The deadliest local flu season in recent memory has claimed two more Tri-Citians.
The Benton County women — one in her 30s and one in her 70s — both were at increased risk because of other health conditions or age, the Benton-Franklin Health District reported Monday.
They bring the Tri-City death toll to 18 since mid-December, dwarfing local flu-related fatality numbers from recent years.
“It is definitely something that we need to be taking seriously. Influenza is dangerous. It is a life-threatening infection,” said Heather Hill, a nurse and the district’s communicable disease program supervisor.
One of the women had been vaccinated; the other didn’t get a flu shot until she’d already was sick, Hill said.

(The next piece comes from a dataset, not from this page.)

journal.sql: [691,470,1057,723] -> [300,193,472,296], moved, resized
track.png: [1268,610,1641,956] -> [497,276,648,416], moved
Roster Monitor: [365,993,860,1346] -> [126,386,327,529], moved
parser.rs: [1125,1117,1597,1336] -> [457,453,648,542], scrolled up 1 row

In all the Tri-City flu victims include 11 women and seven men. Two were in their 30s and the rest ranged in age from 40s to 90s.
Although it’s late in the season, flu activity remains high and people who aren’t yet vaccinated should get a flu shot, she said.
They’re recommended for everyone 6 months and older. Pregnant women, young children, seniors and people with underlying medical problems are particularly at risk for flu complications.
Even if someone typically is healthy, they still should get vaccinated to protect the greater community, Hill said.
“We know that to decrease the rate of infection, we need well over 90 percent of the population vaccinated,” she told the Herald.
She didn’t have a firm vaccination rate for the Tri-Cities, but said it appears to be far below that.
While the flu shot doesn’t always stop people from becoming sick, it’s still the best bet to protect against flu — and it can mean the difference between life and death, Hill said.
“If you get vaccinated you will (muster) at least some immune response and that may be enough to save you from dying from the flu,” she said. It also tends to make the illness shorter and less severe.
This flu season has been the worst in the Tri-Cities for as long as public health officials can remember.
In 2015, six people died — and that was unusually high. The three years before and two years after saw only one to two flu deaths each.
Statewide, 200 people have died from the flu since October.
This year’s primary strain, H3N2, is particularly nasty, associated with more hospitalizations and deaths than other seasonal flu types.
Some relief may be on the way.
“Today’s flu data show activity is down significantly for the second consecutive week, which means we peaked in early February,” CDC spokeswoman Kristen Nordlund told The Washington Post last week.
“However, this is about the same level of influenza-like-illness that we saw at the peak of last season, so there is still a lot of flu out there.”
Along with getting a flu shot, Hill urged people to wash their hands frequently and avoid touching their eyes, nose and mouth.
They also should cover their coughs and stay home when sick to avoid spreading the illness to others, she said.
Flu shots are available through pharmacies, health care providers and the health district.